Holden didn’t bother knocking as we made our way into the chamber at the bottom of the stairs. He was, of course, allowed to come and go as he pleased.

All three throne-like seats were empty, something I wasn’t used to seeing.

The seat in the center was Sig’s, and Holden was standing in front of me, but I guess I was expecting Surly McJerkface to be sitting sullenly in his usual spot, waiting to give me a dirty look the second I came through the door.

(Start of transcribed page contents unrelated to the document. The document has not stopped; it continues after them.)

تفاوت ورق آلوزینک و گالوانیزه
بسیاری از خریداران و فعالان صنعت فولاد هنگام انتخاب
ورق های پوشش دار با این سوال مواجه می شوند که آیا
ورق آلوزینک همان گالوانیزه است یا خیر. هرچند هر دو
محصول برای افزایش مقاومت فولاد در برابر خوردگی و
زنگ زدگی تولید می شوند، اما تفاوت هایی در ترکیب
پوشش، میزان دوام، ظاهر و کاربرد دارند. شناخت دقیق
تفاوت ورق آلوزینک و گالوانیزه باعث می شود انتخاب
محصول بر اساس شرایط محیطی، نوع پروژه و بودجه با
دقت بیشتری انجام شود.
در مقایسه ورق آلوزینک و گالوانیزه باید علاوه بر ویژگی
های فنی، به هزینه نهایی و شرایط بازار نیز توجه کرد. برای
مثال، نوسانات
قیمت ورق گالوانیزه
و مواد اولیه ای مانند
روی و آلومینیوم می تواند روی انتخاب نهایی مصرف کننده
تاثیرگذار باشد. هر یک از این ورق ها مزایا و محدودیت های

“She came,” said a voice behind me.

I turned and came face-to-chin with Juan Carlos, the third member of the Tribunal.

Juan Carlos had once been a Spanish conquistador, and before he became a vampire, someone had sliced part of his face open. The wound had healed but left his lip in a permanent snarl.

There was also the fact he really hated me, so his looks were never particularly soft or pleasant when aimed in my direction.

That I was here to help find Sig would be even more of a sore spot. The last time Juan Carlos and I had let our animosity towards each other boil over, the truth of his hatred had emerged, and hoo boy had it been a giant honesty bomb. I’d figured out that the reason he hated me so much was because he was jealous of all the attention Sig paid me.

Because he loved Sig.

And it wasn’t a warm, fuzzy, feel-good love. It was an I was raised to be a masculine man who loves women, and my love for another man has made me resent him and hate myself over the course of several centuries kind of love.

I was a convenient outlet for him to pour all that hatred into.

Everyone seemed to be getting along decently well since the truth had come out, so maybe it wasn’t as big a deal as I’d thought it would be.

Sig was probably pretty accustomed to people being in love with him.

I didn’t mean that to say he had an enormous ego—though he was almost ethereal in his beauty, so who would blame him—but his particular vampiric gift was making those around him feel peaceful and easy.